In this module, Nina shares some simple mantras and longer-form prayers to three manifestations of the goddess — sung to music and rhythm — while reading the transliteration and translation. Singing these mantras helps you tap into the qualities of the goddess that you’re invoking.
Nina also shares some stories of Devi Navaratri that were told in her guru’s temple, as well as some excerpts from the Chandi Pāth (700 verses in praise of the goddess).
Chandi means “she who tears apart thought” — referring to our thoughts of too little and too much. In this ever-balancing middle path, we have to traverse in each moment, allowing the universe to act on our behalf.
In this session, you’ll:
- Invoke auspiciousness to enter to the space of the goddess through the singing of prayers
- Invite the goddess into your being
- Develop confidence to explore and practice these longer-form prayers
- Learn the meaning of the prayers and get a stronger sense of what they can mean to you as you practice
Module 5: Connecting With Great Mother Nature — Being One With the 5 Elements
Most of us are aware of the current climate crisis, and, in this closing session, you’ll spend time connecting with Mother Nature through practice.
Since the beginning of time, humankind has revered the Earth through prayer. However, in our modern world, many of us have lost sight of her sacredness.
Even when you’re not forest bathing, swimming in the ocean, or planting in soil, you can become more and more aware of your natural surroundings… and keep in your consciousness that everything we have and all that we are comes from the Earth.
Nina shares some readings about the embodied forms of the five elements.
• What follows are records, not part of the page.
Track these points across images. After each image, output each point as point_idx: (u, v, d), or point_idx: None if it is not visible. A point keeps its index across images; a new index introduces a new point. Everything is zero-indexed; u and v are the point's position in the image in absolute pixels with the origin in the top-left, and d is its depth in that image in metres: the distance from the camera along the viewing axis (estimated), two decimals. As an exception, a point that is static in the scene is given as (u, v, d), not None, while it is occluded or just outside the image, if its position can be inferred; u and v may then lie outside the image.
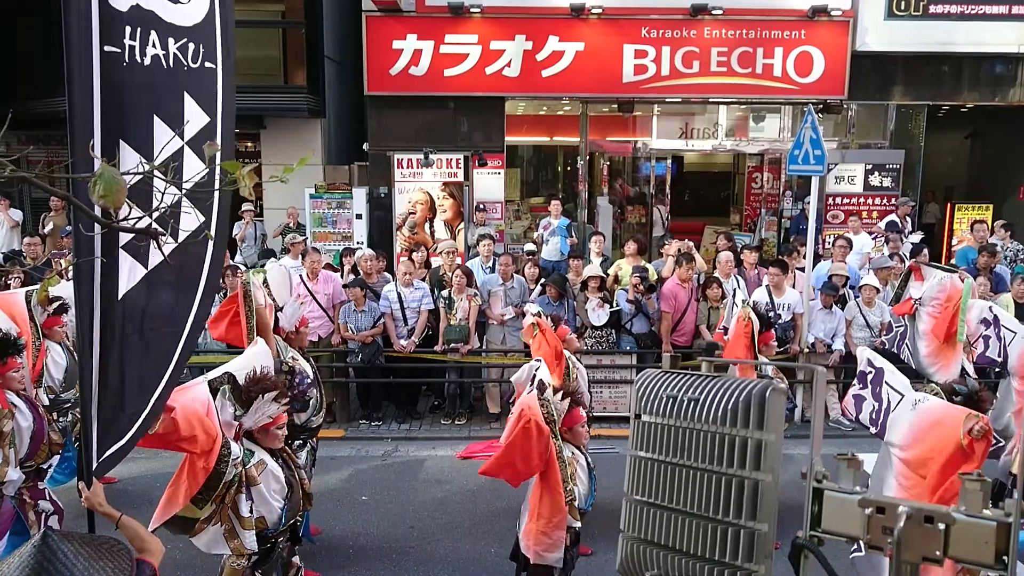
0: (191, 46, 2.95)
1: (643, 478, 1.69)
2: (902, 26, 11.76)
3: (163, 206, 2.10)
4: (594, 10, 11.51)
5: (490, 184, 12.09)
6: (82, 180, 1.79)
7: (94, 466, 2.99)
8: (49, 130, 11.95)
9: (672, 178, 14.91)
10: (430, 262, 9.91)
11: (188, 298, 3.30)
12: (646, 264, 9.17)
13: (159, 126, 2.84)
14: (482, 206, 11.69)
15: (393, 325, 8.33)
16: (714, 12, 11.51)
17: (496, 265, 9.02)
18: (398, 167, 11.76)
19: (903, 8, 11.72)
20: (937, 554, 1.29)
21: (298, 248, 9.15)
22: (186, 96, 2.99)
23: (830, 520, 1.42)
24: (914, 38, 11.79)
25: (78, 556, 2.16)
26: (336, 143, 13.44)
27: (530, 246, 10.61)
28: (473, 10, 11.48)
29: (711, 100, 12.72)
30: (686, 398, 1.61)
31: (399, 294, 8.34)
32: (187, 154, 2.95)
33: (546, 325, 5.63)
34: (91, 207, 2.19)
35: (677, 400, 1.62)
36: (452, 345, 8.27)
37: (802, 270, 8.71)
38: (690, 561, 1.57)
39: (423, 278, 8.93)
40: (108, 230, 2.65)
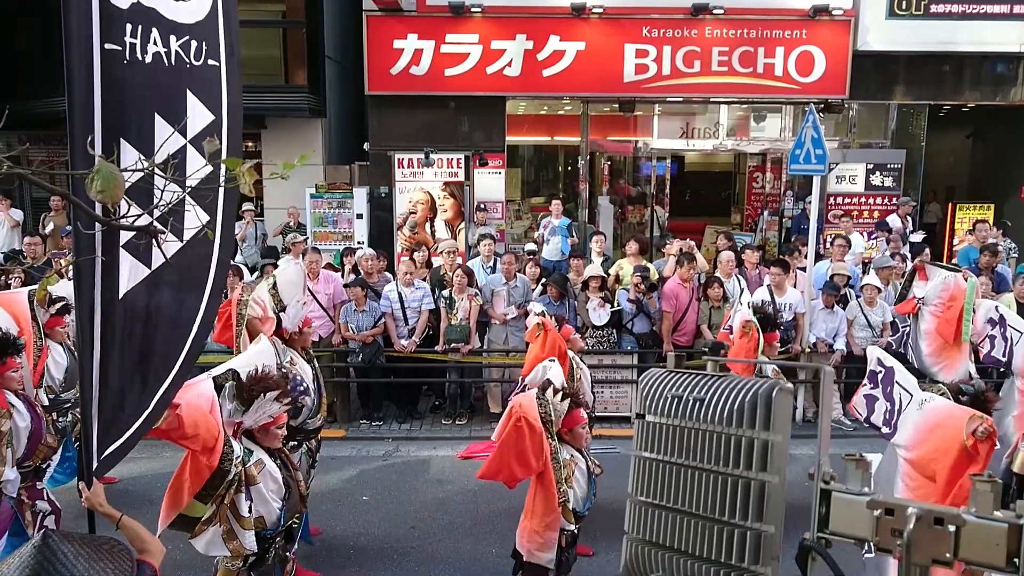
0: (193, 43, 2.92)
1: (648, 479, 1.67)
2: (903, 25, 11.74)
3: (164, 204, 2.08)
4: (595, 9, 11.49)
5: (491, 184, 12.08)
6: (81, 178, 1.77)
7: (94, 466, 2.97)
8: (49, 130, 11.94)
9: (673, 178, 14.88)
10: (431, 262, 9.90)
11: (195, 299, 3.27)
12: (647, 264, 9.16)
13: (160, 124, 2.81)
14: (483, 206, 11.69)
15: (394, 325, 8.31)
16: (715, 11, 11.49)
17: (497, 265, 9.01)
18: (399, 167, 11.75)
19: (904, 7, 11.71)
20: (947, 556, 1.27)
21: (299, 248, 9.14)
22: (189, 94, 2.95)
23: (838, 522, 1.40)
24: (915, 37, 11.77)
25: (78, 557, 2.15)
26: (337, 143, 13.43)
27: (531, 246, 10.60)
28: (474, 10, 11.47)
29: (712, 100, 12.71)
30: (691, 398, 1.60)
31: (400, 294, 8.33)
32: (190, 152, 2.92)
33: (551, 325, 5.60)
34: (90, 205, 2.18)
35: (682, 400, 1.61)
36: (453, 345, 8.26)
37: (803, 270, 8.70)
38: (695, 563, 1.56)
39: (424, 278, 8.92)
40: (108, 229, 2.63)
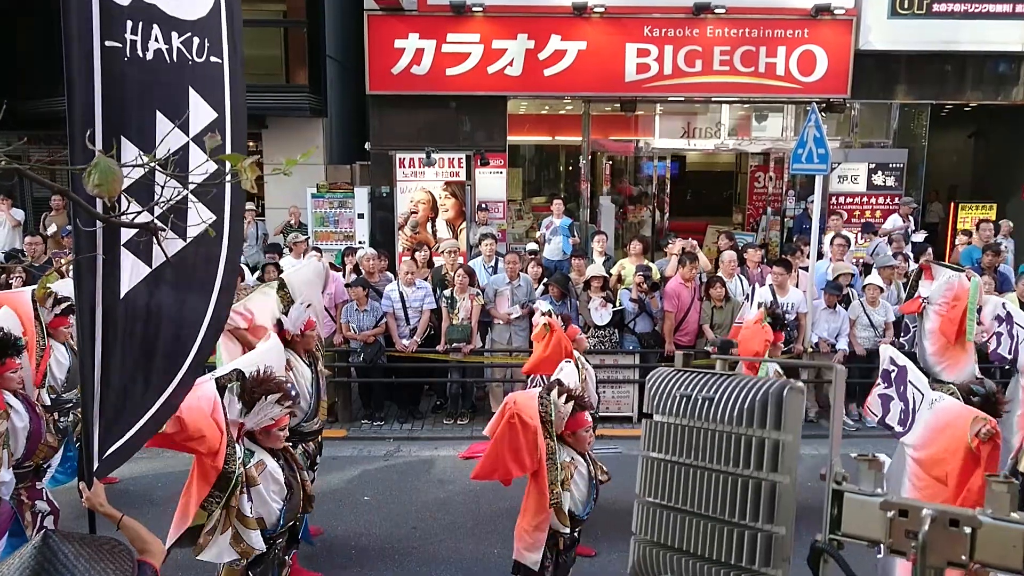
0: (196, 40, 2.89)
1: (655, 479, 1.65)
2: (905, 25, 11.72)
3: (164, 201, 2.05)
4: (596, 9, 11.47)
5: (492, 183, 12.06)
6: (80, 174, 1.74)
7: (95, 466, 2.95)
8: (50, 130, 11.91)
9: (674, 178, 14.85)
10: (432, 261, 9.88)
11: (201, 299, 3.22)
12: (649, 263, 9.14)
13: (162, 121, 2.78)
14: (484, 205, 11.67)
15: (395, 325, 8.29)
16: (717, 11, 11.47)
17: (499, 264, 8.98)
18: (400, 166, 11.73)
19: (906, 7, 11.69)
20: (963, 558, 1.25)
21: (300, 247, 9.13)
22: (191, 91, 2.92)
23: (850, 523, 1.38)
24: (917, 37, 11.76)
25: (79, 557, 2.14)
26: (338, 142, 13.42)
27: (532, 245, 10.58)
28: (475, 9, 11.45)
29: (714, 99, 12.68)
30: (700, 397, 1.57)
31: (401, 293, 8.31)
32: (193, 150, 2.89)
33: (557, 326, 5.55)
34: (90, 202, 2.15)
35: (691, 399, 1.58)
36: (454, 345, 8.24)
37: (806, 269, 8.68)
38: (705, 565, 1.53)
39: (425, 277, 8.90)
40: (108, 227, 2.60)
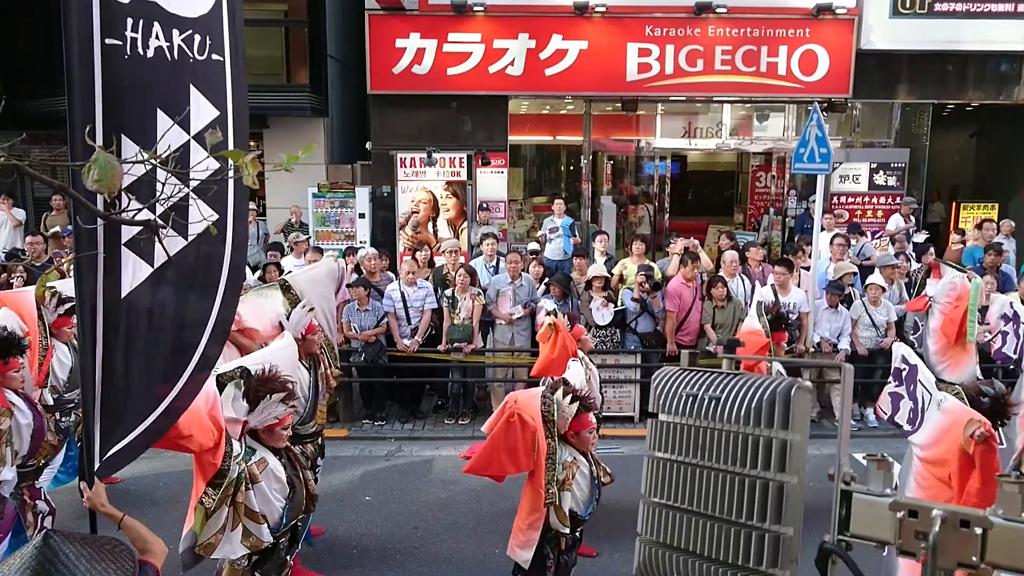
0: (197, 37, 2.87)
1: (661, 480, 1.63)
2: (907, 24, 11.71)
3: (164, 198, 2.04)
4: (597, 8, 11.46)
5: (493, 183, 12.05)
6: (79, 171, 1.73)
7: (96, 466, 2.94)
8: (50, 129, 11.91)
9: (676, 177, 14.84)
10: (433, 261, 9.87)
11: (205, 301, 3.20)
12: (651, 263, 9.13)
13: (163, 119, 2.76)
14: (485, 205, 11.65)
15: (396, 324, 8.28)
16: (718, 10, 11.46)
17: (500, 264, 8.96)
18: (401, 166, 11.72)
19: (908, 6, 11.67)
20: (974, 559, 1.23)
21: (301, 247, 9.12)
22: (192, 89, 2.90)
23: (859, 524, 1.36)
24: (919, 36, 11.74)
25: (80, 557, 2.13)
26: (339, 142, 13.41)
27: (534, 245, 10.56)
28: (476, 8, 11.43)
29: (715, 99, 12.67)
30: (707, 396, 1.56)
31: (402, 293, 8.29)
32: (194, 148, 2.87)
33: (563, 326, 5.54)
34: (90, 200, 2.14)
35: (697, 399, 1.57)
36: (456, 344, 8.22)
37: (807, 269, 8.66)
38: (711, 566, 1.52)
39: (426, 277, 8.89)
40: (109, 226, 2.59)
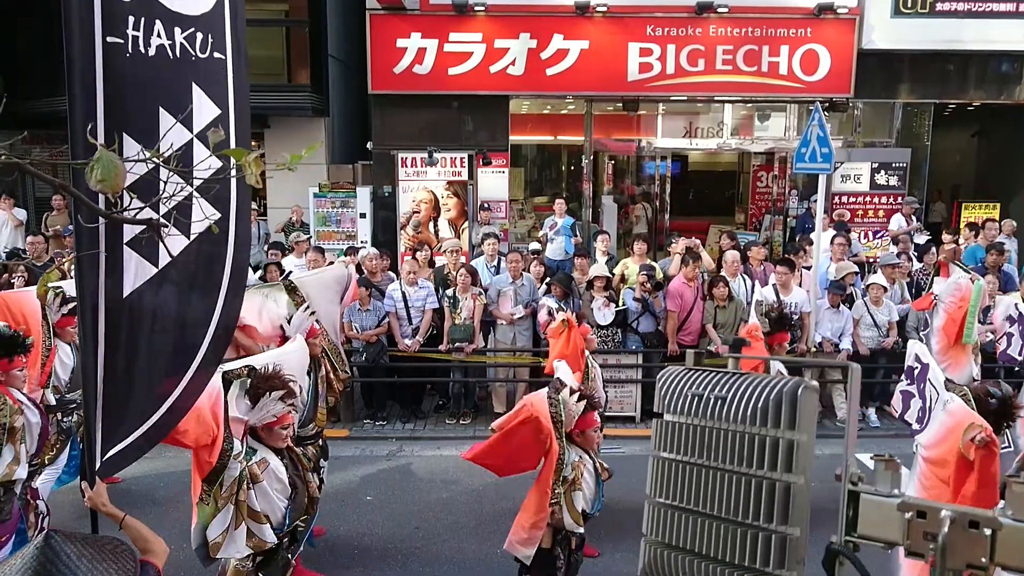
0: (199, 36, 2.86)
1: (666, 480, 1.62)
2: (909, 24, 11.69)
3: (167, 197, 2.03)
4: (599, 8, 11.45)
5: (494, 183, 12.05)
6: (83, 168, 1.72)
7: (97, 466, 2.93)
8: (50, 129, 11.91)
9: (677, 177, 14.83)
10: (433, 260, 9.86)
11: (207, 301, 3.19)
12: (652, 263, 9.12)
13: (165, 118, 2.75)
14: (486, 205, 11.65)
15: (397, 324, 8.27)
16: (719, 10, 11.45)
17: (501, 264, 8.95)
18: (402, 166, 11.72)
19: (910, 6, 11.66)
20: (983, 561, 1.22)
21: (302, 247, 9.12)
22: (195, 87, 2.89)
23: (866, 524, 1.35)
24: (921, 36, 11.73)
25: (81, 557, 2.13)
26: (340, 142, 13.40)
27: (535, 245, 10.55)
28: (477, 8, 11.43)
29: (716, 99, 12.66)
30: (713, 396, 1.54)
31: (403, 293, 8.28)
32: (197, 146, 2.86)
33: (575, 323, 5.53)
34: (92, 198, 2.13)
35: (703, 398, 1.56)
36: (457, 344, 8.22)
37: (809, 269, 8.65)
38: (717, 567, 1.51)
39: (427, 277, 8.88)
40: (110, 225, 2.58)
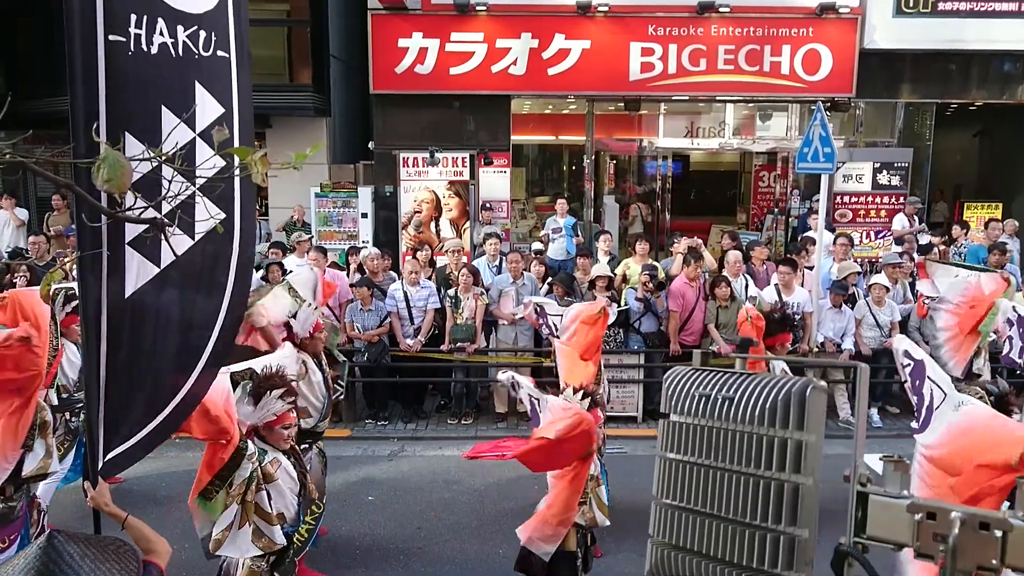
0: (202, 34, 2.85)
1: (673, 481, 1.61)
2: (911, 23, 11.67)
3: (171, 196, 2.02)
4: (600, 8, 11.44)
5: (496, 183, 12.04)
6: (86, 168, 1.71)
7: (100, 466, 2.92)
8: (51, 130, 11.90)
9: (678, 177, 14.82)
10: (434, 260, 9.85)
11: (212, 301, 3.17)
12: (655, 263, 9.11)
13: (168, 117, 2.74)
14: (488, 205, 11.64)
15: (399, 324, 8.26)
16: (721, 9, 11.43)
17: (503, 264, 8.95)
18: (404, 166, 11.71)
19: (912, 5, 11.64)
20: (993, 563, 1.21)
21: (303, 247, 9.11)
22: (198, 86, 2.88)
23: (875, 526, 1.34)
24: (923, 35, 11.71)
25: (84, 558, 2.13)
26: (341, 142, 13.40)
27: (537, 245, 10.54)
28: (479, 8, 11.42)
29: (718, 98, 12.64)
30: (720, 397, 1.54)
31: (405, 293, 8.27)
32: (200, 145, 2.85)
33: (609, 314, 5.44)
34: (94, 196, 2.12)
35: (710, 399, 1.55)
36: (459, 344, 8.21)
37: (811, 268, 8.64)
38: (725, 568, 1.50)
39: (429, 277, 8.87)
40: (113, 224, 2.57)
You’ll be guided in the recitation of the Vedic Bhū Gāyatrī mantra. You’ll also sing kirtan to Bhūmi Devī. Bhū translates into “Earth, Mother Earth.”
As with all mantras, the names are not different from the form — and as you chant the mantras you’ll invoke Her presence from whom all things arise and return to in the cycle of life.
You’ll also have the opportunity to make a natural mandala of our own from your whatever’s around you — to place upon your altar.
In this module, you’ll:
- Learn how to set an intention in your mantra practice to transmit healing to the planet
- Chant second Vedic mantra, as Nina explains the meter and svaras (notes), as well as the meaning of the mantra and how to connect to it
- Come together to pray through song for the earth and your part in her healing
- Explore your own identification with the 5 elements of earth, wind, water, fire, and space
- See how dakinis (energetic beings in female form) and celestial sky-dancers embody these elements
About Nina Rao
Nina Rao learned traditional chants (bhajans) from her grandfather in a village in South India when she was nine years old. Her childhood was spent living in and moving between many countries around the world. Prior to rediscovering chanting with Krishna Das in New York in 1996, she worked in banking before switching to organizing and leading photographic wildlife safaris in Africa and India. For many years, she has been Krishna Das’ business manager and accompanist as well as a chant leader in her own right.
Nina tours with Krishna Das, playing cymbals and singing with him. In 2007, she recorded the track “Nina Chalisa” on Krishna Das’ CD Flow of Grace: Chanting the Hanuman Chalisa. In January 2013, she released her debut album, Antarayaami: Knower of All Hearts, which includes a duet with Krishna Das. Later that year, she was honored to accompany him at the Grammy Awards webcast performance. Her second album, Anubhav, released in 2018, was entirely crowdfunded.
For over 20 years she has supported conservationists in preserving the sacred wilderness and forests of India via her charity, Saving Wild Tigers. Nina regularly leads kirtan, chanting in Hanuman Chalisa workshops and retreats in her hometown of Brooklyn, New York, and beyond.